Upcoming Technologies, Visual Studio
- (40:35) Nick complains about how slow Visual Studio is to reload projects. Their developers have scripts that just kill and restart Visual Studio, because that's faster than handling project reloads.
- (41:16) Jon asks if Nick's played with Visual Studio "15". Nick wonders about the technology used in the installer. He says it's generally good, but they're running into some issues with solution files changing when moving between versions.
- (42:33) Nick says that they generally don't ever use File / New, they copy an existing project and rename things. There's a discussion about whether it's possible to customize project templates. Jon says you can export a project as a solution template; K Scott mentions that SideWaffle has some capabilities there, too, but there was some "wonkiness". And what's the deal with GUIDs in project and solution files?
- (46:09) Scott K mentions a command line base project generator that he started on years ago called ProjectStarter. He wishes that it was possible to configure Visual Studio to define a custom build tool rather than assuming everything's in csproj. He gets that Visual Studio features like IntelliSense depend on controlling the build, but doesn't like that Visual Studio has to "know everything about everything".

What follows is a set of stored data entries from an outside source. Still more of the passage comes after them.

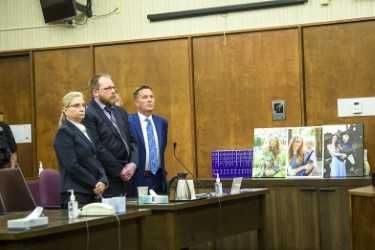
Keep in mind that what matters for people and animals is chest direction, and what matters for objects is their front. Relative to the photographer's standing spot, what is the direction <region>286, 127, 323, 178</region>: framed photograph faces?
facing the viewer

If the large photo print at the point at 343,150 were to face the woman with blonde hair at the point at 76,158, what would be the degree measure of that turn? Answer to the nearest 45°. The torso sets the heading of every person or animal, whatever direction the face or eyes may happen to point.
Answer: approximately 45° to its right

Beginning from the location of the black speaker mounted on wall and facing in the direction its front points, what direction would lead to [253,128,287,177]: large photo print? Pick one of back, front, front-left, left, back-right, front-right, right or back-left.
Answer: left

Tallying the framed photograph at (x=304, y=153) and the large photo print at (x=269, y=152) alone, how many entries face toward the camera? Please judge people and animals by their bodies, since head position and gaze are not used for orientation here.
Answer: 2

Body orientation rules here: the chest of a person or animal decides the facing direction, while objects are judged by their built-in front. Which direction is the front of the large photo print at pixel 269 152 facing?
toward the camera

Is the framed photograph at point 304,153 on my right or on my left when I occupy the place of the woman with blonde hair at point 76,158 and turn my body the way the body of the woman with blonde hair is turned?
on my left

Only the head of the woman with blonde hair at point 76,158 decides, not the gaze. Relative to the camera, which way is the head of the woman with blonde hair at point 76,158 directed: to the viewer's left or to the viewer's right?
to the viewer's right

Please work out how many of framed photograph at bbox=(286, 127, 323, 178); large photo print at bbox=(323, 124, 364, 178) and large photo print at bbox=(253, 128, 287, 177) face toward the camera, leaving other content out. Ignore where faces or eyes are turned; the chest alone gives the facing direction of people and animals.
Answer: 3
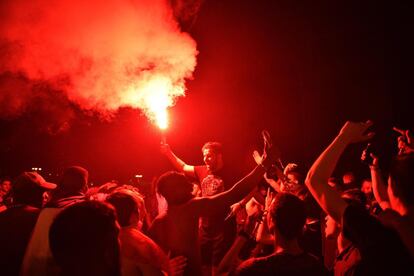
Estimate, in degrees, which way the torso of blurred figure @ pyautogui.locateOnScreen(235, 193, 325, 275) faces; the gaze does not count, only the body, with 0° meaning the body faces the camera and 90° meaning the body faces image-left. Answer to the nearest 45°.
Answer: approximately 180°

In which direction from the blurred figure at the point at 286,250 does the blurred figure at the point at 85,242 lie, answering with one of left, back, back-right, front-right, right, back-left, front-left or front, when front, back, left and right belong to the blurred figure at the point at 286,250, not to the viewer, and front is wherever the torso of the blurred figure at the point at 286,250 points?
back-left

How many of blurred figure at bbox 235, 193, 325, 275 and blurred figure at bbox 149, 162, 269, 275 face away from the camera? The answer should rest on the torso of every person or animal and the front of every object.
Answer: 2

- (48:55) Jon says he sees two ways that cross-platform can work: either make the frameworks able to work without the tools knowing and controlling everything, or updating Visual Studio Code so it's able to know and control everything. He hopes it's the first way.

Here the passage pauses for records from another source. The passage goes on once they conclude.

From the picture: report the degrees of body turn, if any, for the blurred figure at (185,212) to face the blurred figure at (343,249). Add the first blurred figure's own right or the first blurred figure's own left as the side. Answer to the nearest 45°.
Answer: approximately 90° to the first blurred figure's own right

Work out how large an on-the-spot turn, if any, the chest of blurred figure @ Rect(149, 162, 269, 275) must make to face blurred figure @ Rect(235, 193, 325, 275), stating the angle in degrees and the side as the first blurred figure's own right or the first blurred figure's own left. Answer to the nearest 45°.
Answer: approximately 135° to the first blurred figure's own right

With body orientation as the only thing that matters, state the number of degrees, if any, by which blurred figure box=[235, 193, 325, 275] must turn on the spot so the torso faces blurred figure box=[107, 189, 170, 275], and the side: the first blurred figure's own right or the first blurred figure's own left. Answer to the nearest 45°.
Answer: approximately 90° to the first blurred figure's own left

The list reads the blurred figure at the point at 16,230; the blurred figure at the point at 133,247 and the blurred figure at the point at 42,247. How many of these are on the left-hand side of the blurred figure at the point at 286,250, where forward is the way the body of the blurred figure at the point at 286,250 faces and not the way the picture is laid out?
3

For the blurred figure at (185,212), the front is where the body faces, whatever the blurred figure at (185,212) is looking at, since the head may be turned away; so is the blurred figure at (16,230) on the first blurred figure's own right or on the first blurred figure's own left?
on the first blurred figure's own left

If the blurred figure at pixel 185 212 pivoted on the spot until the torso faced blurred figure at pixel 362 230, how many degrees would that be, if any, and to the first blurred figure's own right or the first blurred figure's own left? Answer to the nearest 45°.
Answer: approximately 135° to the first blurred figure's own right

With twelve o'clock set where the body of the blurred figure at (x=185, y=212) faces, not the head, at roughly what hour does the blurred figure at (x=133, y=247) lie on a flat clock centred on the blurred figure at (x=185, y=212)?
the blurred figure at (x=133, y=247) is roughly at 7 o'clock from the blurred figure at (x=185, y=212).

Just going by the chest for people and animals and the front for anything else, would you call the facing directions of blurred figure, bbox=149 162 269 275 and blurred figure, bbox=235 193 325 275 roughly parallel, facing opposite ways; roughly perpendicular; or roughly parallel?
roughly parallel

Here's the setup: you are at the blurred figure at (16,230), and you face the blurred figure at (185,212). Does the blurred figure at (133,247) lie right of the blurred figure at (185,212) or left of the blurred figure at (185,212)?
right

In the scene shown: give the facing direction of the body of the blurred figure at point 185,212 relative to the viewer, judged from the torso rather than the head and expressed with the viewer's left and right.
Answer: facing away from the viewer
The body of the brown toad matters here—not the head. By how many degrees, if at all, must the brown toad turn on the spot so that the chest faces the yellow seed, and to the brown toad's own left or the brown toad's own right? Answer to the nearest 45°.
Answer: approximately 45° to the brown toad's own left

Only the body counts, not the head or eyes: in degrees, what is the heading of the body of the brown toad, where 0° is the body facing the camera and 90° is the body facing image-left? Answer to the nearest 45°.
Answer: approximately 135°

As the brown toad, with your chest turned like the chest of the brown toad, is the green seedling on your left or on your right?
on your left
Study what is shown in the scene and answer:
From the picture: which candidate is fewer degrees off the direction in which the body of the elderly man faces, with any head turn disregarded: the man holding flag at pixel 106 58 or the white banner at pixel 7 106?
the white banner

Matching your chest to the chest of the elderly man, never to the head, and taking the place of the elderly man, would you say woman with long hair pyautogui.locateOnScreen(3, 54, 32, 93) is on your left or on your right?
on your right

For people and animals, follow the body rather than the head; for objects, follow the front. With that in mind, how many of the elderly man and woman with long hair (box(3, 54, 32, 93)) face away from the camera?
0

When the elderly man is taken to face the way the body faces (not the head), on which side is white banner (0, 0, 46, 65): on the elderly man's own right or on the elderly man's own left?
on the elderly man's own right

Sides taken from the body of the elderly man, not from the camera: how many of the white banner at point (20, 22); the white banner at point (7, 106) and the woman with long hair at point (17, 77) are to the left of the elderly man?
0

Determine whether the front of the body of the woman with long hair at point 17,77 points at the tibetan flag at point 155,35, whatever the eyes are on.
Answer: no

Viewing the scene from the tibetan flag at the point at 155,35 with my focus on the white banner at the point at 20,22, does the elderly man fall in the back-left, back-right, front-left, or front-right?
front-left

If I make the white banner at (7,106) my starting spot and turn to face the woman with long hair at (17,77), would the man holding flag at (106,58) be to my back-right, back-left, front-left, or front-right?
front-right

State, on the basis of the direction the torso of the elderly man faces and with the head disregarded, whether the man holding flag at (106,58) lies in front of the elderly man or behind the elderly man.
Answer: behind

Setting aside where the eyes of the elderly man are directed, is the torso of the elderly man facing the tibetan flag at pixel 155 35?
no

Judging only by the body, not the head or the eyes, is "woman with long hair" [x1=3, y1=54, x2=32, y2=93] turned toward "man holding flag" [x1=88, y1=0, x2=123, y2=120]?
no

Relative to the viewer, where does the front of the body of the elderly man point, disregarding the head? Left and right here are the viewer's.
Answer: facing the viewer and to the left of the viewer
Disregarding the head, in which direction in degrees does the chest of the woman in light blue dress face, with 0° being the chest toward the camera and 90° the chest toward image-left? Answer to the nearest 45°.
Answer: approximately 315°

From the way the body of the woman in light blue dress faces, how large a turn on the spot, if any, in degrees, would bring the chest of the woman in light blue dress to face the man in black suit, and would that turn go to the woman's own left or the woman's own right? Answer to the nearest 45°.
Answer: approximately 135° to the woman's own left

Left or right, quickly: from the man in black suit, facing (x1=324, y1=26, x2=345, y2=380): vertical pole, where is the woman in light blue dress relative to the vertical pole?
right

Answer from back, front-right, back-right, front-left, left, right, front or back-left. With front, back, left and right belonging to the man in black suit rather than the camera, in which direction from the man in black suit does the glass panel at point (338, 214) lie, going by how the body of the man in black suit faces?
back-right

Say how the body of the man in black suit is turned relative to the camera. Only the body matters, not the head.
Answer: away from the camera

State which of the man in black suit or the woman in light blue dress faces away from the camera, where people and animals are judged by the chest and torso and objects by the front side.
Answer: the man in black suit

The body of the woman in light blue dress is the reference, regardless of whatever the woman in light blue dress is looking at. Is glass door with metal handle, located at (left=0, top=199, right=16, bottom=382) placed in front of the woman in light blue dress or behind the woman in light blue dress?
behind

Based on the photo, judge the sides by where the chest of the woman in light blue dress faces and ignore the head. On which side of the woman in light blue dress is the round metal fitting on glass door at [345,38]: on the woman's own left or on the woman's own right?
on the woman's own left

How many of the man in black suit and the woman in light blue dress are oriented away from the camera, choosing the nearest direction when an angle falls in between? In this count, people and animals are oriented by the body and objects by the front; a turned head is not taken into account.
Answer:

- (49:50) Nick complains about how sometimes in-memory builds don't reflect changes, or csproj doesn't save before a build. He'd like everything to save before builds. Scott K calls out the Save All The Time extension for Visual Studio that Paul Betts made.
- (50:40) Jon asks Nick if they've looked at ASP.NET Core. Nick says that they'll mostly be starting with their internal tools. They have several libs that they'll need to port, and they've got some difficult problems with libraries like MiniProfiler that need to support both .NET 4.x and .NET Core because the underlying APIs have some significant differences. You can't just multi-target code that targets things like HttpContext. Other libraries like dapper and stackexchange-redis haven't been as bad, and they've been working on them because lots of other developers are depending on them.
- (55:03) Jon calls out some of Nick's recent C# 6 tweets. Nick says he likes null coalescing and ternaries - they see more terse code as a lot more readable, but it of course varies by team. Roslyn has been really big for them, things like Moonspeak rely on it.
Questions from Twitter
- (56:23) Matt Warren asks "What performance issues have you had the most fun finding and fixing." Nick mentions the tag engine and a fun debugging issue they ran into where the TimeSpan int constructor uses Ticks rather than seconds or milliseconds, so their cache code was only caching values for tiny fractions of a second rather than thirty seconds. They find out so many issues using MiniProfiler; he wishes more developers would use MiniProfiler (or another tool like Glimpse) in their applications. They run MiniProfiler for every single request on StackOverflow and the overhead is minimal - if they can do it, you can do it.
- (58:17) Matt Warren asks "What the craziest thing they've done to increase performance." Nick talks about the IL related work they've done - sometimes instead of conditional code, it's faster to just swap out the method body. They're pragmatic, they only do this for extreme cases like things that run for every request and have real performance implications. What's the trick for StackOverflow? Keep it simple.